En 1880, l’artiste se lasse des études académiques et demande les conseils de Puvis de Chavannes dont il devient l’élève préféré et un collaborateur proche dans la mise en place des grands décors du maître (Panthéon, escalier du musée de Lyon etc.). Séon expose au Salon à partir de 1879 puis à la Société nationale des Beaux-Arts de 1890 à 1896, et de nouveau aux Artistes français à partir de 1897. Il avait remporté le concours pour le décor de la salle des mariages de la mairie de Courbevoie, réalisé à partir de 1885, ensemble salué par la critique et en partie présenté à l’Exposition universelle de 1889. Malgré son ambition de décorateur, le peintre, à l’exception de quelques commandes privées (chapelle du château de l’Orfrasière), devra désormais se contenter d’un art de chevalet.
Proche de Joséphin Péladan, dont il réalise le portrait, il est l’un des fidèles exposants des Salons de la Rose+Croix de 1892 à 1897. Pour ses peintures et dessins d’une inspiration idéaliste et d’une grande perfection de forme, Séon devient l’une des figures estimées des théoriciens du symbolisme. Alphonse Germain lui consacre de nombreux écrits. Soucieux de « concilier l’Idéalisme avec l’esprit moderne », ainsi qu’il l’écrit au ministre des Beaux-Arts en 1892, Séon est aussi un humaniste préoccupé par son temps.
Professeur des écoles de Paris, soucieux de transmettre la beauté, il participe à la fondation des Universités populaires, édite des lithographies à bon marché pour les plus modestes et rêve de changer le monde par l’art.
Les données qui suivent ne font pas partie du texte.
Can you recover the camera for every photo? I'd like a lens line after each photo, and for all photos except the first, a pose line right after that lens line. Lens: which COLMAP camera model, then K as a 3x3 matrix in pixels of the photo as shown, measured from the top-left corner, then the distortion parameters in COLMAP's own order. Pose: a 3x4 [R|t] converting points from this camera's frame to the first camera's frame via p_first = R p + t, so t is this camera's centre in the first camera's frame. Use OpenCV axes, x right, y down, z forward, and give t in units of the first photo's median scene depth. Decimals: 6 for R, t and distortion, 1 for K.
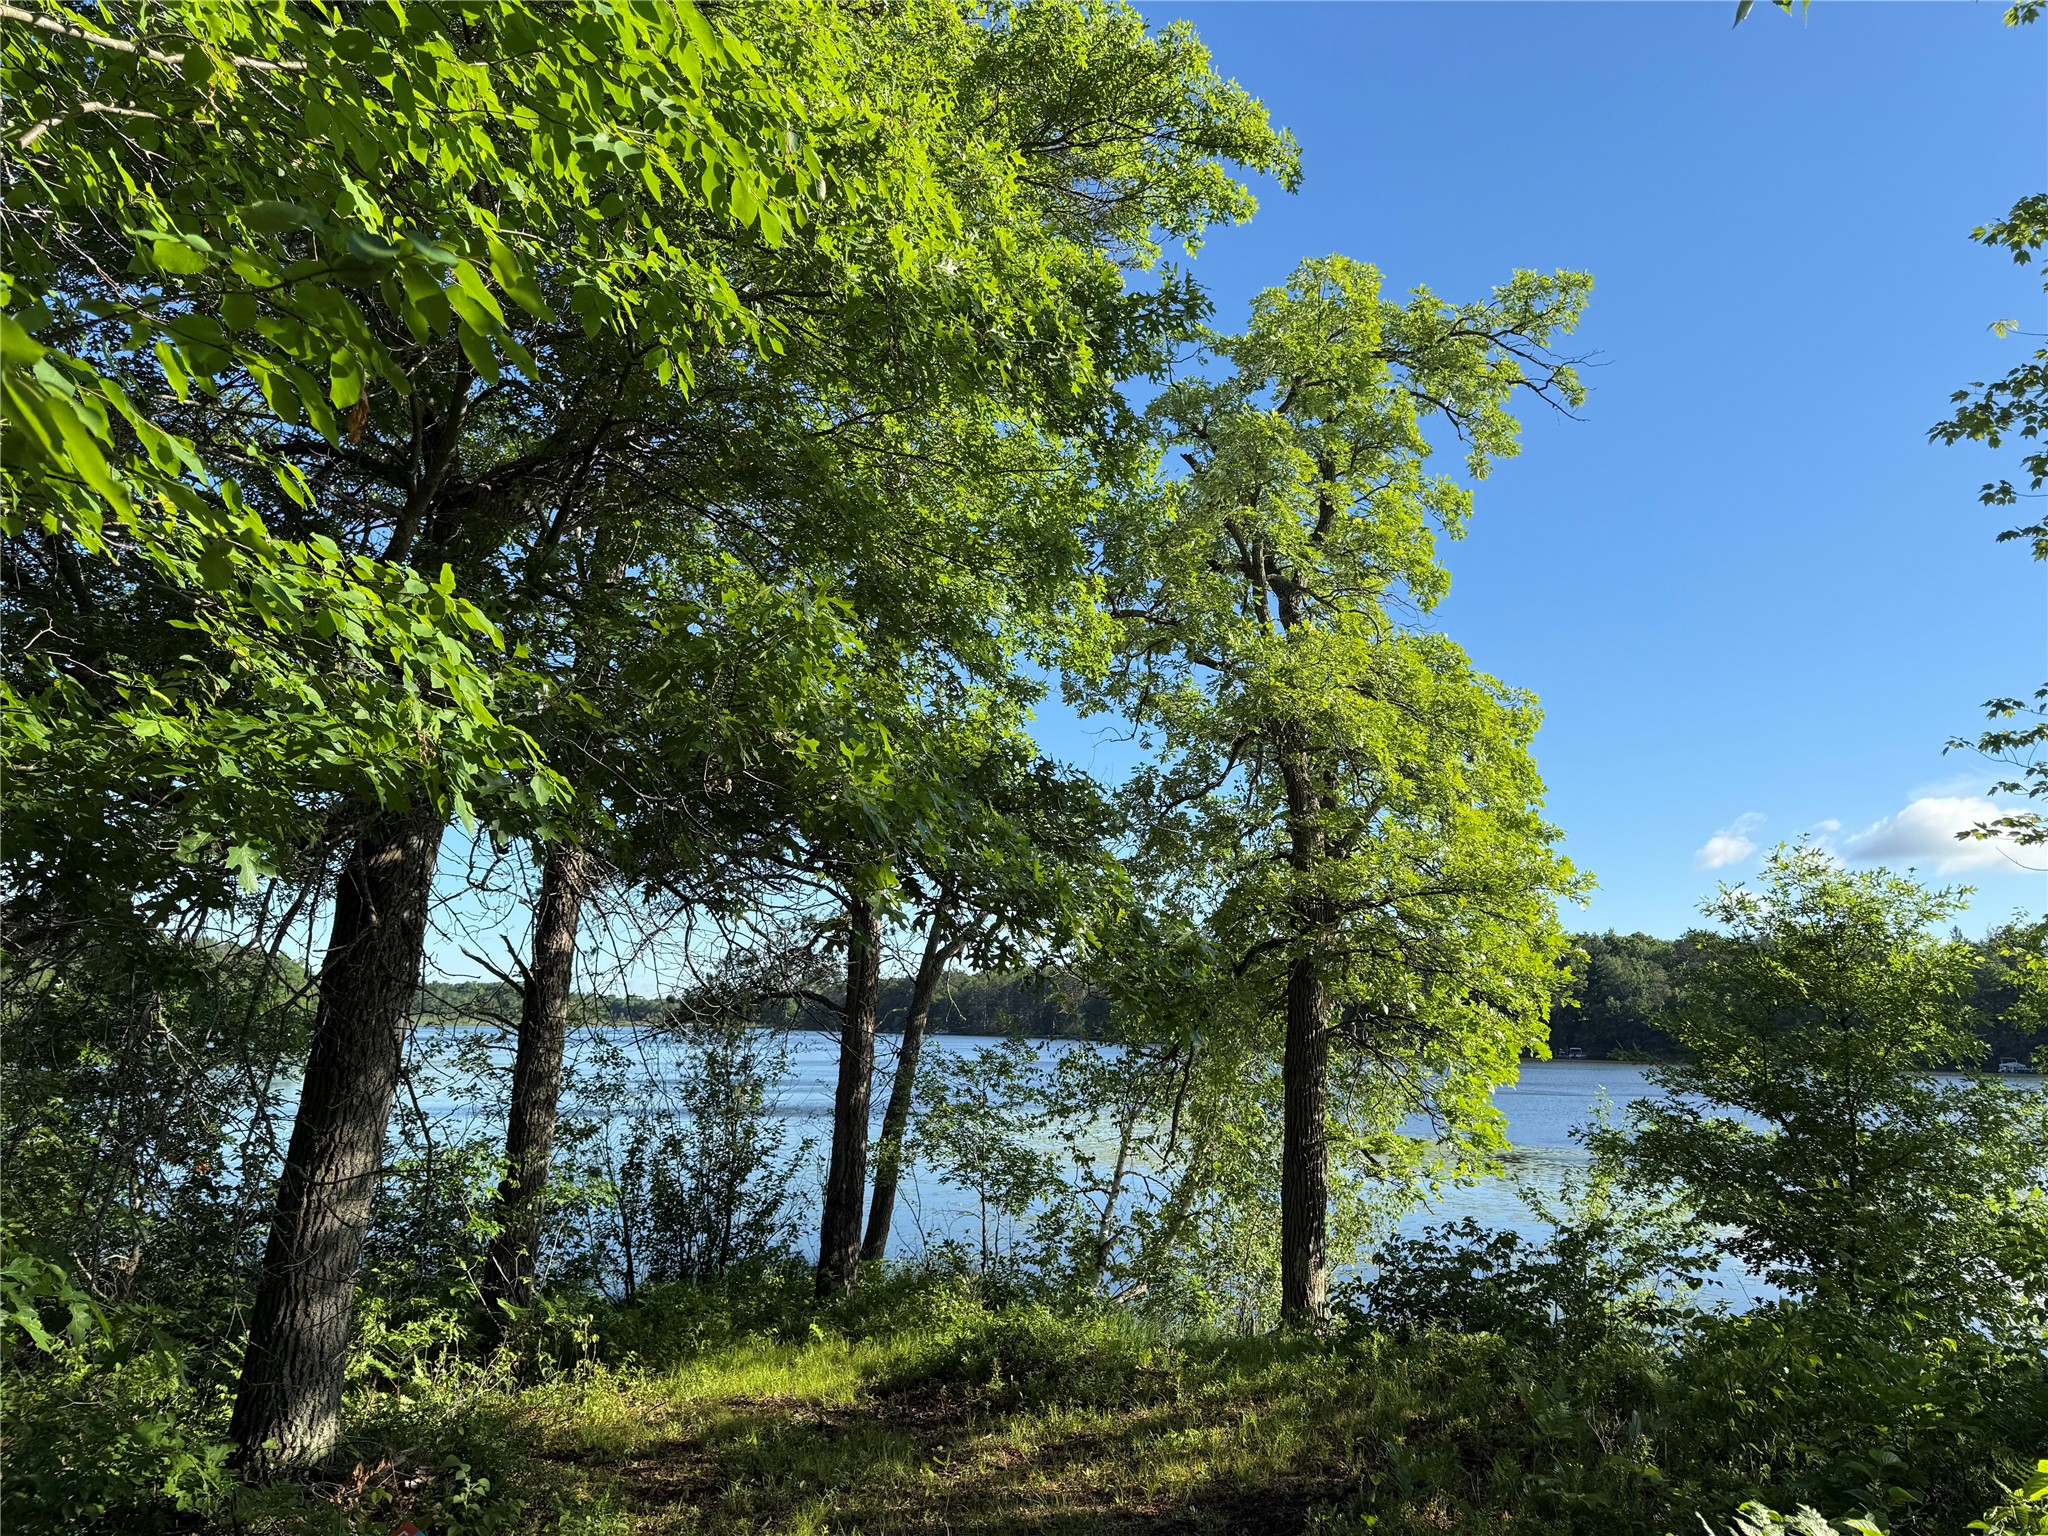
lens RADIAL K [[1433.7, 0, 1034.0], [0, 1433.7, 755.5], [0, 0, 1]] dist [0.084455, 0.001278]
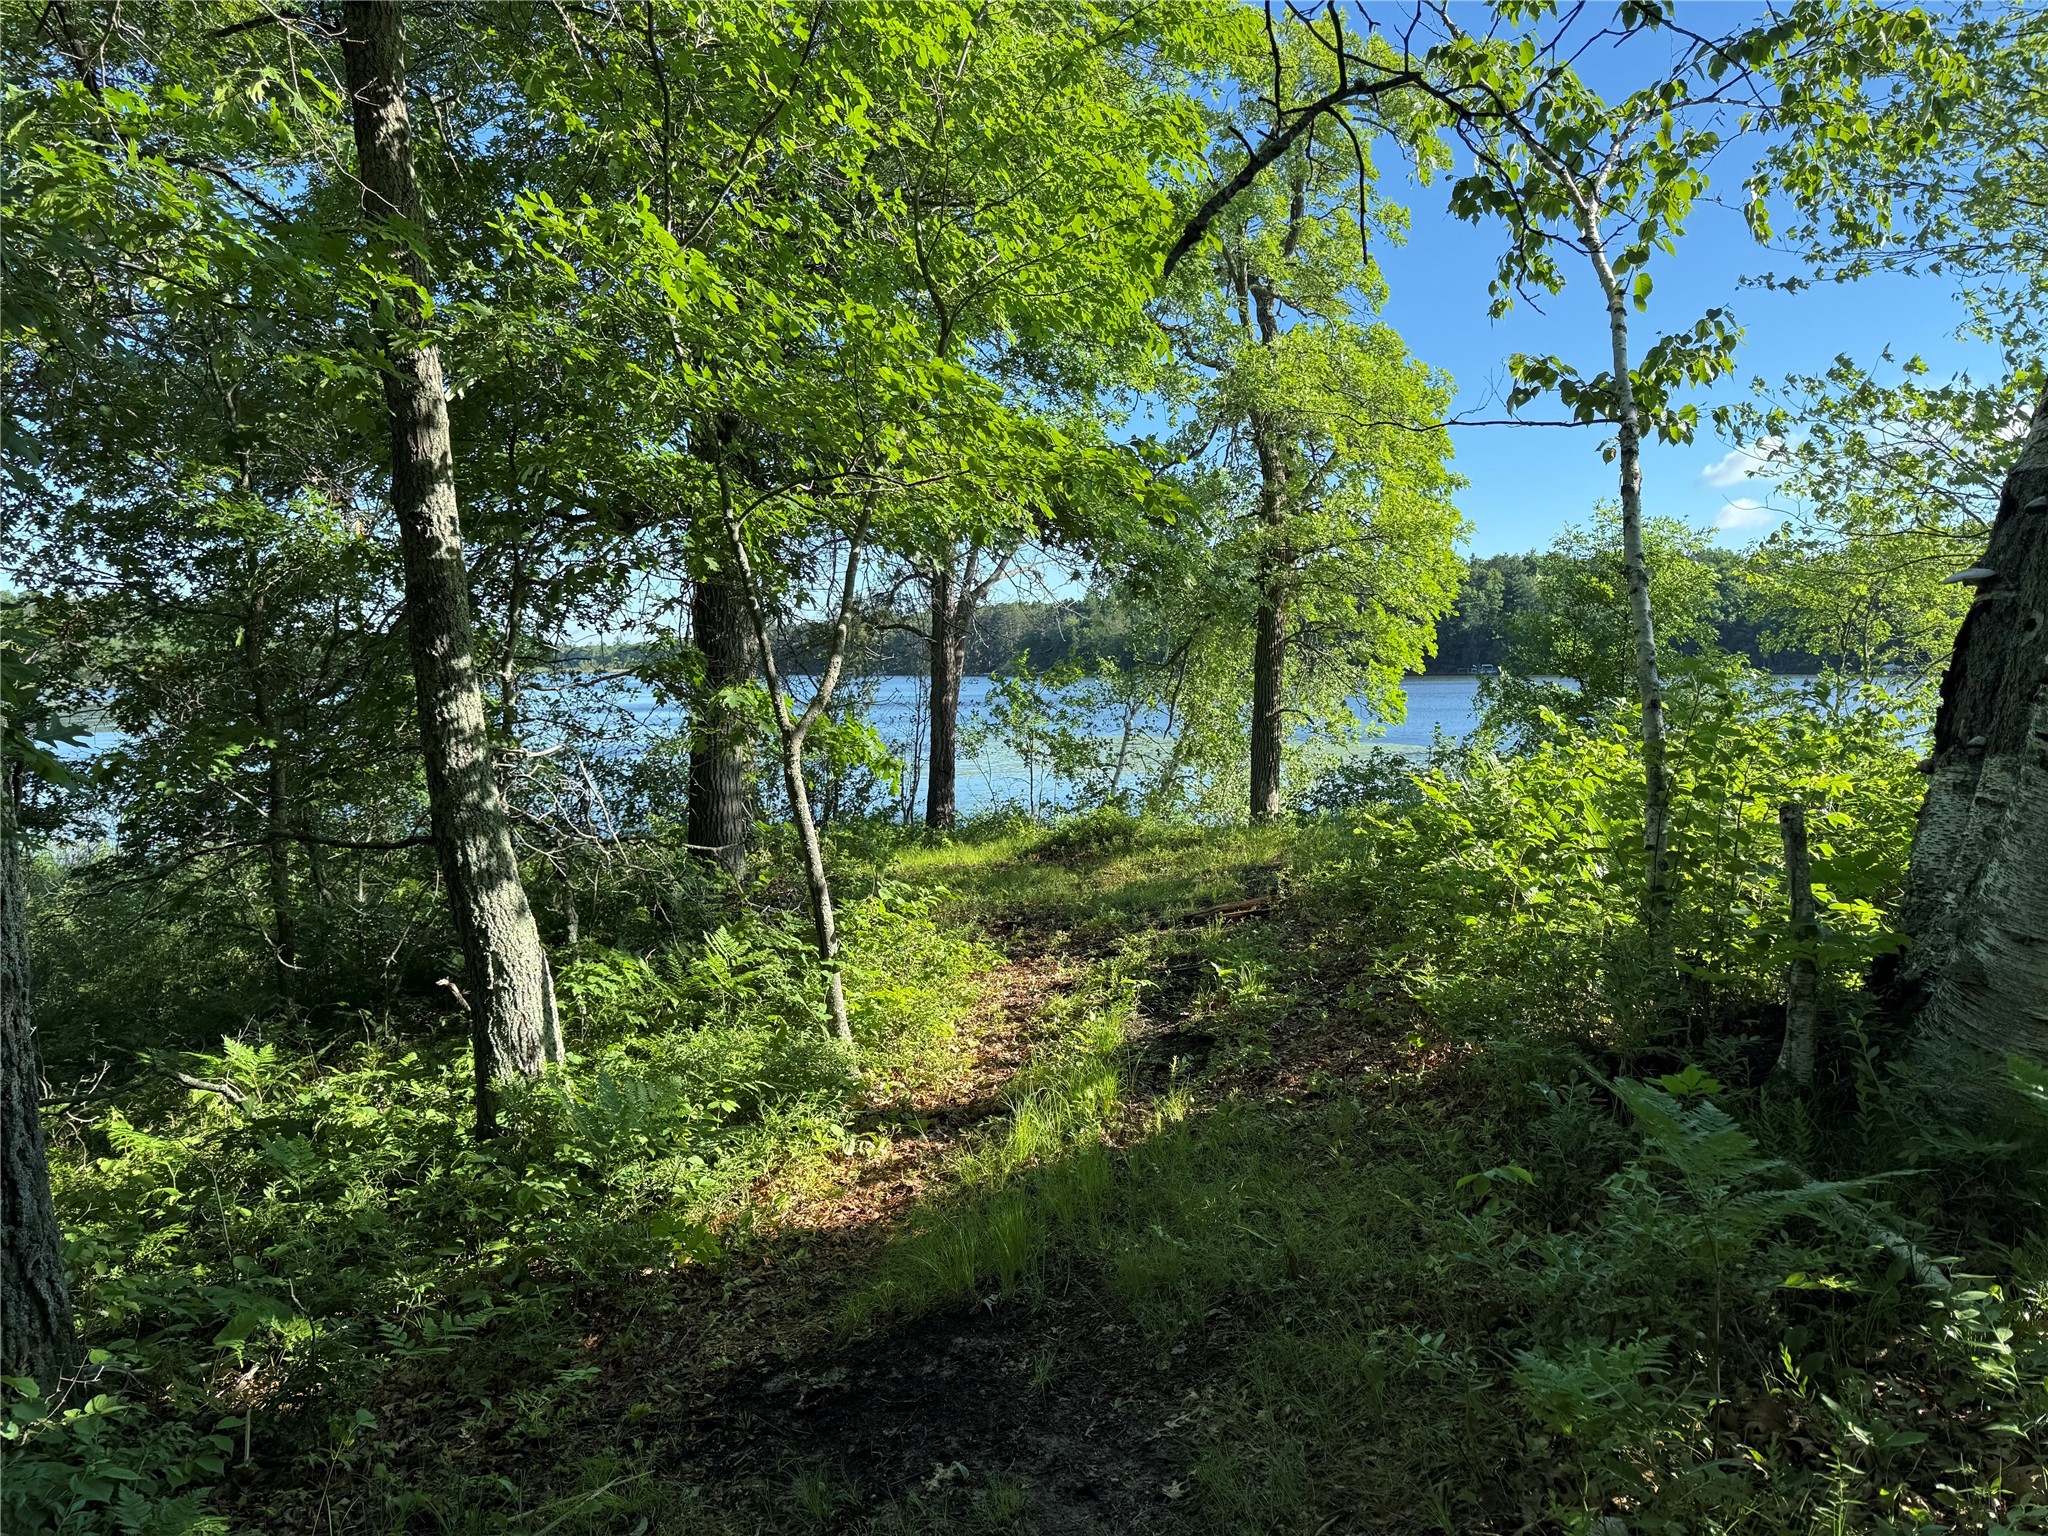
lens RADIAL K [[1433.7, 0, 1010.6], [0, 1433.7, 767.1], [0, 0, 1]] dist [0.084455, 0.001278]
pose [[0.999485, -0.029060, 0.013635, -0.080629], [0.024564, 0.965858, 0.257904, -0.052813], [-0.020664, -0.257436, 0.966074, -0.352803]]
Le poète Ernest Raynaud le qualifie de « missionnaire de la beauté ». Ami des poètes, illustrateur remarquable, cet artiste singulier, solitaire et exigeant, est respecté de tous, même de ceux qui n’appartiennent pas à la sphère idéaliste. Alliant subtilement l’héritage de Puvis de Chavannes et celui de Seurat, Séon laisse un corpus inspiré où quête visionnaire, antiquité revisitée et pureté de la forme transposent la beauté de la nature et l’idéal d’une perfection humaine en un univers baudelairien, au-delà des réalités matérielles et des querelles d’écoles.